EXTRAIT DU TEXTE |
====================

▪ Le 4 juillet, les Américains ont célébré leur indépendance vis-à-vis de la Grande-Bretagne.
Nous revenons tout juste de Londres ; il est difficile de voir la raison de toutes ces histoires. Les Anglais semblent plutôt sympathiques. La reine a gardé toute sa dignité. Le gouvernement britannique ne semble pas pire que son homologue américain. Et David Cameron semble avoir une bien meilleure idée de ce qu’il est en train de faire que l’équipe Obama.
Cameron appelle à "l’austérité". Il veut que le public britannique fasse des sacrifices, de manière à ce que les finances publiques britanniques puissent être reprises en main. Nous doutons qu’il réussisse. Pour autant que nous en sachions, aucun gouvernement élu démocratiquement n’a jamais pu réduire sa dette pendant une contraction du crédit. Quelques gouvernements — dont les Etats-Unis et la Grande-Bretagne — ont réussi à réduire leurs dettes dans les années 80 et 90. Mais leurs économies étaient alors en plein boom. Tant que l’économie se développe plus rapidement que la dette, cette dernière décline en tant que pourcentage du PIB. Les années 80 et 90 étaient des années de boom. Le crédit se développait. Les gens achetaient de plus en plus de choses dont ils n’avaient pas besoin avec de plus en plus d’argent qu’ils n’avaient pas.

====================

DONNÉES FOURNIES |
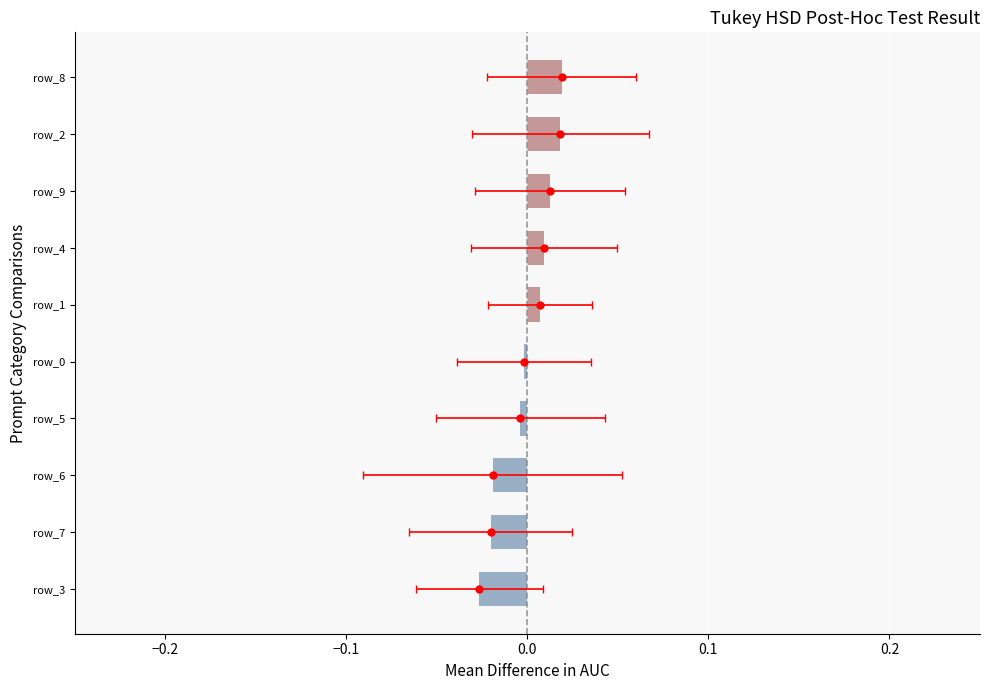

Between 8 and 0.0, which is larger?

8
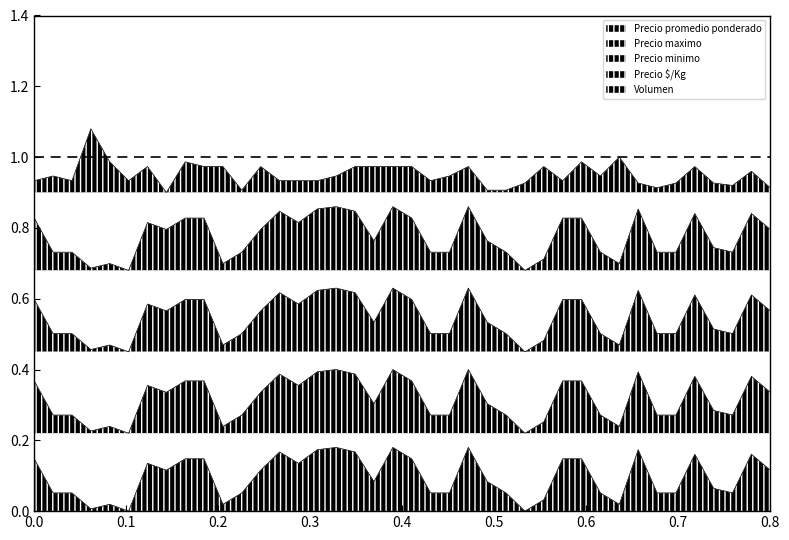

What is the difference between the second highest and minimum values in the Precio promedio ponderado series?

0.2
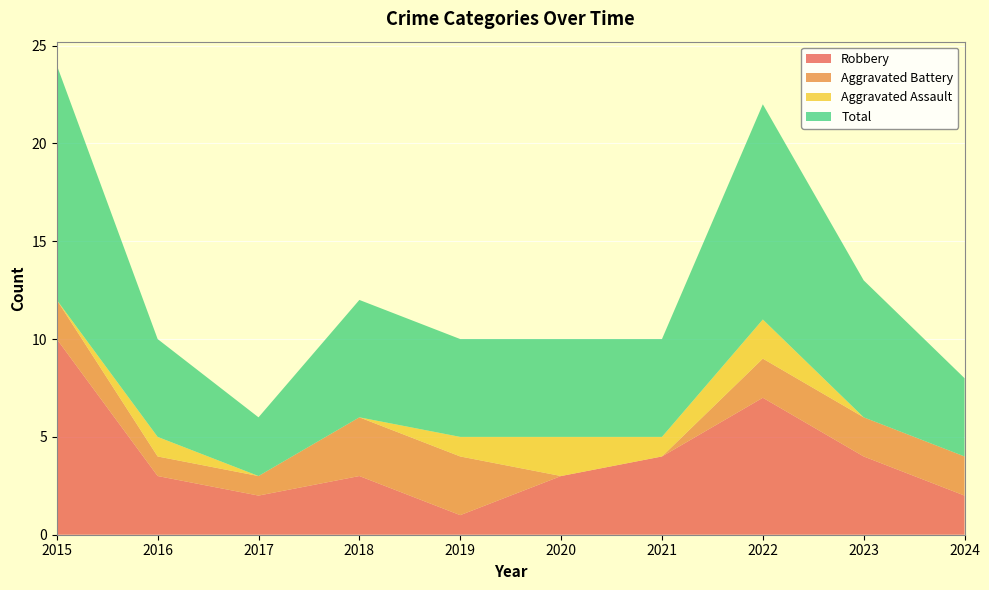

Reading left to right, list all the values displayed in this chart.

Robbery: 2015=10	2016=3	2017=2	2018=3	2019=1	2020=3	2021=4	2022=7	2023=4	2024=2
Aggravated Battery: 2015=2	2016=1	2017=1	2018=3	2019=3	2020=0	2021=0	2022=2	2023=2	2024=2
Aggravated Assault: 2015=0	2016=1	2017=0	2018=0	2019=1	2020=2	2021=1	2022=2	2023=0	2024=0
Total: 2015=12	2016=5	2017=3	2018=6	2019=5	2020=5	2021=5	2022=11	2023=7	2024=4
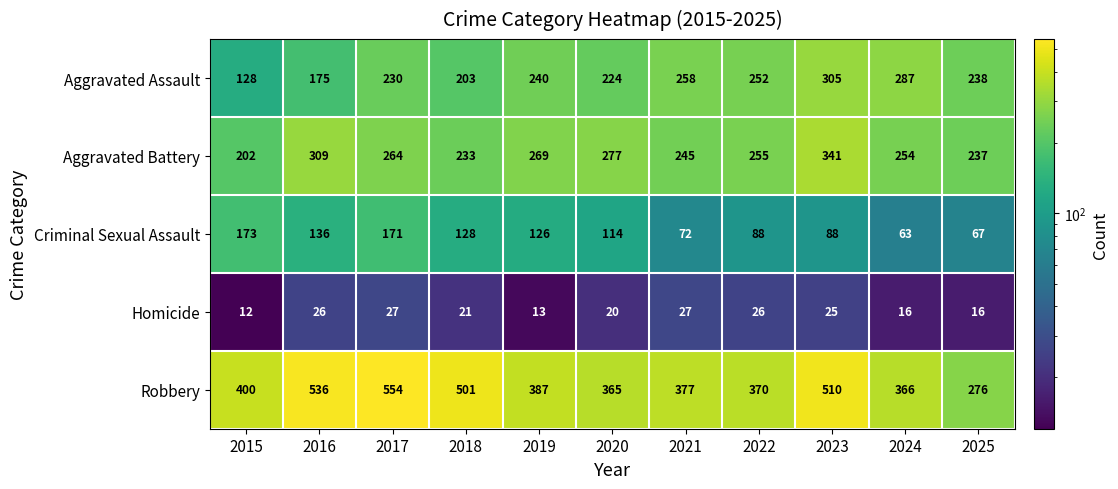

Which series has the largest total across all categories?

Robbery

====================

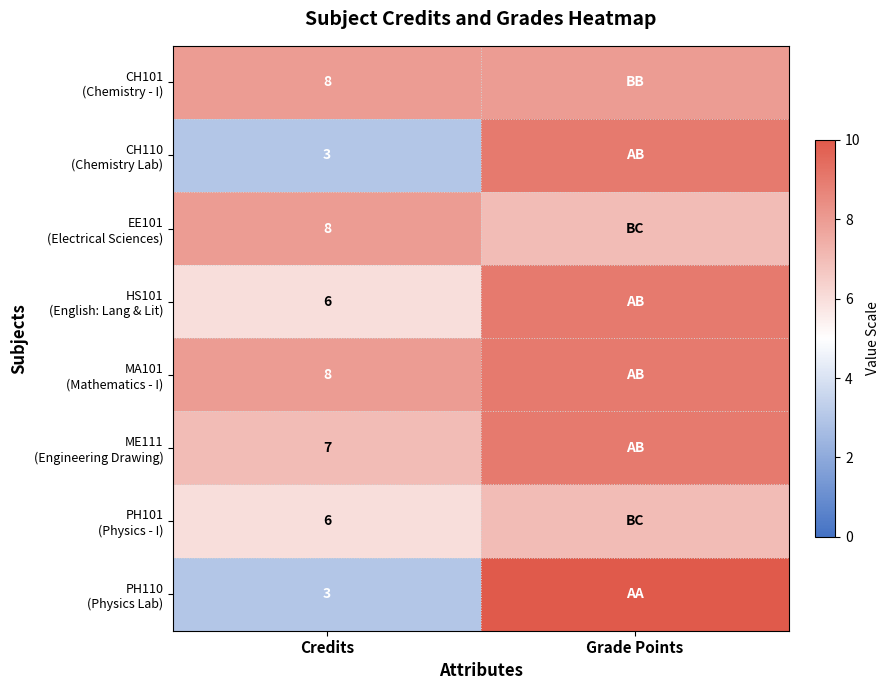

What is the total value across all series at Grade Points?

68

====================

CONSIGNES |
#1 D'après l'extrait sur l'austérité britannique, pourquoi les États-Unis et la Grande-Bretagne ont-ils pu réduire leurs dettes dans les années 80 et 90 ? Répondez en une à trois phrases.
#2 Répondez aux questions suivantes à l'aide de l'extrait sur l'austérité britannique.
(a) Qu'ont célébré les Américains le 4 juillet ?
(b) De quelle ville les auteurs reviennent-ils tout juste ?
(c) À quoi David Cameron appelle-t-il ?
#3 Poursuivez l'extrait sur l'austérité britannique à partir de sa dernière phrase.

RÉPONSES PAR CONSIGNE |
#1 Leurs économies étaient alors en plein boom. Or, tant que l'économie se développe plus rapidement que la dette, celle-ci diminue en pourcentage du PIB.

#2
(a) Leur indépendance vis-à-vis de la Grande-Bretagne.
(b) De Londres.
(c) À l'austérité.

#3
Bien entendu, ce genre de boom ne peut durer éternellement. Lorsqu’il a pris fin en 2007, cela a tout changé, financièrement parlant, pour les gouvernements comme pour les ménages et les entreprises. Les revenus fiscaux ont chuté. Les dépenses ont grimpé. Idem pour les renflouages et usines à gaz qu’ils appellent "dépenses de relance".
A mesure que les déficits grimpent, il en va de même pour la dette… et pour les voix qui nous disent qu’il ne faut pas s’en inquiéter. Ces voix — menées par Paul Krugman dans le New York Times — mentionnent le déclin de la dette dans les années 80 et 90. Ils disent qu’on peut éliminer la dette par la croissance aujourd’hui, comme on l’a fait autrefois.
A la Chronique Agora, nous n’écartons aucune hypothèse. Il y a bien longtemps que nous n’avons pas dit une chose avec une conviction absolue et inébranlable. Aujourd’hui, même lorsqu’on nous demande notre nom, nous vérifions les initiales sur nos vêtements pour en être certain.
Peut-on se sortir de la crise par la croissance ? Eh bien, tout est possible. Mais deux choses rendent ça plutôt improbable. Nous vivons une contraction du crédit. Elle fait partie de ce que nous appelons la Grande Correction. Les taux de croissance seront bas… voire négatifs à l’occasion. Les déficits gouvernementaux, en revanche, devraient grimper.
Deuxième chose : la composition de l’économie. Elle est de plus en plus contrôlée par le gouvernement. La "croissance" dans une telle économie est largement fictive. Elle reflète une activité, mais pas la prospérité. C’est une activité dans laquelle on ne peut pas puiser pour rembourser la dette. Au contraire, elle ne fait que l’alourdir.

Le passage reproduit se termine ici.